[Date Prev][Date Next][Thread Prev][Thread Next][Date Index][Thread Index]

[netCDF #ZCE-849683]: clarification on large file support



Hi Fabio,

Sorry to have taken so long to respond to your question.
> I am Fabio Milani working in IDS (Ingegneria dei Sistemi), an italian
> company involved, among others, in electromagnetic simulations.
> 
> We currently use the netcfd library for managing our simulators file
> and were interested in large file support. I read the FAQ section on
> your website and I need to clearify the following aspects, thanks to
> your precious support.
> 
> Is the following correctly understood?
> 
> 1. On 32 bit platforms the new netcdf IS ABLE to write file larger
> than 2GB (up to 2^64), BUT each variable contained in the file CANNOT
> exceed 2GB

That's not quite correct.

It's true that a program on 32-bit platforms linked to netCDF 3.6.x or
netCDF 4.x is able to write files larger than 2GB, assuming the
platform and file system are configured for Large File Support (this
is almost always the case), and that the program is compiled such that
the "off_t" type is 64 bits, such as a "long long" type.  The
configure script used to build netCDF correctly sets compile flags to
support a 64-bit off_t type, if possible.  You can check the output
from running the "configure" script to make sure it has the line

  checking size of off_t... 8

indicating a 64-bit (8-byte) off_t type.

Each variable in the file cannot exceed 4GB (not 2GB), in netCDF
versions after 3.6.1, including the current netCDF 4.1.1.  The actual
maximum size of a variable on a 32-bit platform is (2^32 - 4) bytes.
Part of the confusion is a documentation error here:

  
http://www.unidata.ucar.edu/software/netcdf/docs/netcdf.html#Classic-Limitations

which I just discovered hasn't been updated since the size limit on a
single variable was changed from 2GB (2^31 - 4) to 4GB (2^32 - 4) in
versions since netCDF 3.6.1.  It should say

  If you don't use the unlimited dimension, only one variable can
  exceed 4 GiB in size, but it can be as large as the underlying file
  system permits. It must be the last variable in the dataset, and the
  offset to the beginning of this variable must be less than about 2
  GiB. 

  The limit is really 2^32 - 4. If you were to specify a variable size
  of 2^32 -3, for example, it would be rounded up to the nearest
  multiple of 4 bytes, which would be 2^32, which is larger than the
  largest unsigned 32-bit integer.  

It's also true that even on 32-bit platforms, one variable in the file
(the last) can exceed 4 GB in size, as explained in the FAQ, as long
as the system supports a 64-bit off_t type.
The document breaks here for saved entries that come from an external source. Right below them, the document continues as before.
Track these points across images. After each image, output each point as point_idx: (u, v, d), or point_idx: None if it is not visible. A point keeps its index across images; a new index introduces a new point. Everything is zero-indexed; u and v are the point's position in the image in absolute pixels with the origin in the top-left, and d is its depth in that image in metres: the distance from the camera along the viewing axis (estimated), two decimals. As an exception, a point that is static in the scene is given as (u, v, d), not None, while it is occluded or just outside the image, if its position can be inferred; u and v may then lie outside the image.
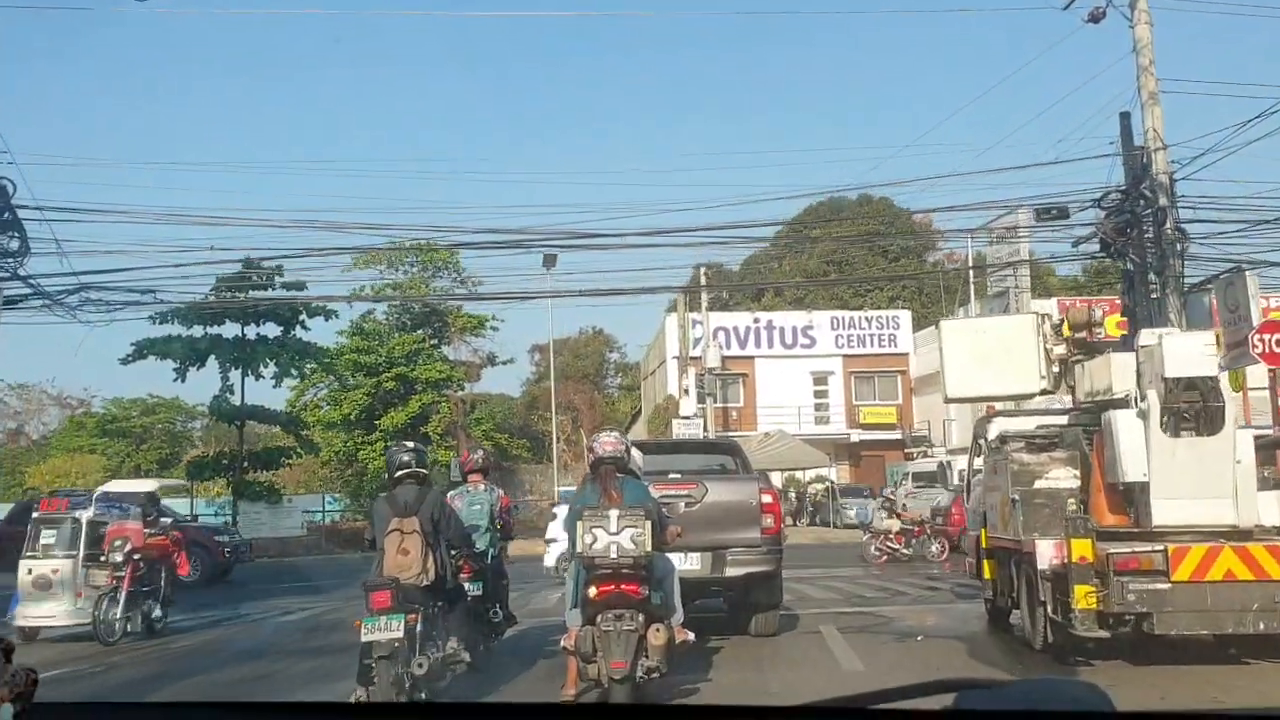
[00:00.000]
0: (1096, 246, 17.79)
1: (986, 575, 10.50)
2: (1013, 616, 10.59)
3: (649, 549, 6.26)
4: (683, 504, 8.41)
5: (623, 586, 6.26)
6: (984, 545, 10.48)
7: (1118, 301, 19.22)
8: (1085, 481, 8.98)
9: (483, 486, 8.83)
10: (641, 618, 6.22)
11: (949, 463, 14.16)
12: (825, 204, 48.63)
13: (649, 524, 6.28)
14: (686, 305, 38.81)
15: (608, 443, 6.86)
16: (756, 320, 42.69)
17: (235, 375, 31.02)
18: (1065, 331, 12.76)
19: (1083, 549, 7.74)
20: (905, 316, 43.13)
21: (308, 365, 32.96)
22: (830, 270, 50.41)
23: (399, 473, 7.13)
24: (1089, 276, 40.75)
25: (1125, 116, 17.70)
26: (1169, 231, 16.14)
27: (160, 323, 29.67)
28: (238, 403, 31.26)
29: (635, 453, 7.25)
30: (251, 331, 31.13)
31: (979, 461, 11.48)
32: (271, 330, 31.30)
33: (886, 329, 42.50)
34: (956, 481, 13.70)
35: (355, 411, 40.74)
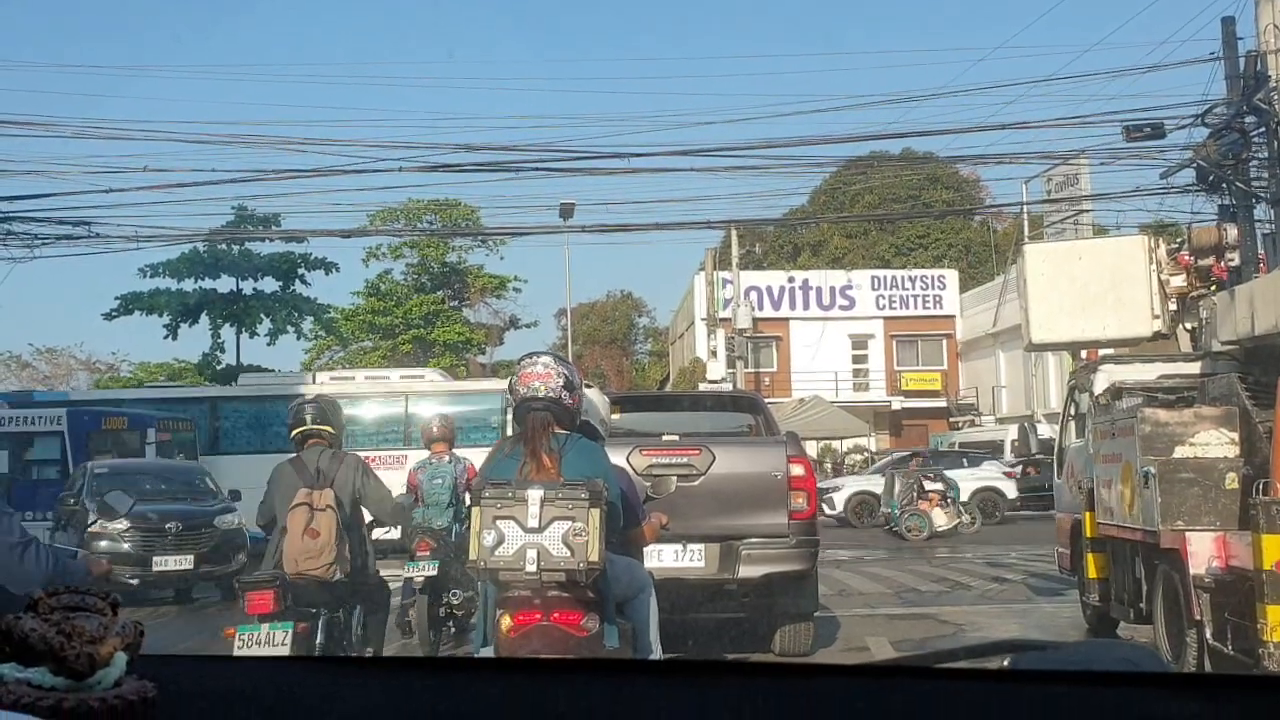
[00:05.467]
0: (1180, 180, 15.28)
1: (1091, 574, 7.89)
2: (1123, 628, 8.05)
3: (596, 555, 3.65)
4: (675, 478, 5.69)
5: (554, 617, 3.72)
6: (1089, 534, 7.87)
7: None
8: (1246, 449, 6.38)
9: (446, 458, 8.24)
10: None
11: (1032, 425, 11.48)
12: (865, 158, 45.87)
13: (596, 512, 3.64)
14: (716, 261, 36.23)
15: (534, 374, 4.00)
16: (791, 280, 39.86)
17: (230, 333, 29.16)
18: (1183, 260, 10.24)
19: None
20: (951, 276, 40.15)
21: (305, 322, 30.74)
22: (871, 228, 47.38)
23: (298, 431, 5.40)
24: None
25: (1229, 21, 15.44)
26: (1293, 150, 13.39)
27: (151, 275, 27.99)
28: (232, 361, 29.26)
29: (594, 394, 4.62)
30: (248, 286, 29.18)
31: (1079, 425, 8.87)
32: (270, 285, 29.36)
33: (931, 289, 39.59)
34: (1034, 451, 11.05)
35: (370, 376, 39.26)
> 2. On 64 bit platforms the new netcdf is able to write file larger than
> 2GB (up to 2^64), AND each variable contained in the file CAN exceed
> 2GB

Yes, that's true.  But note that most 32-bit platforms support a
64-bit off_t type for file offsets, so the 64-bit offset variant of
the netCDF format is fully supported for reading or writing data on a
32-bit platform (except that you can only access at most 2GB at once,
due to the 32-bit size_t type on 32-bit platforms).

Note that with the netCDF-4 HDF5-based format, variables can also be
larger than 4GB.

--Russ

Russ Rew                                         UCAR Unidata Program
address@hidden                      http://www.unidata.ucar.edu



Ticket Details
===================
Ticket ID: ZCE-849683
Department: Support netCDF
Priority: Normal
Status: Closed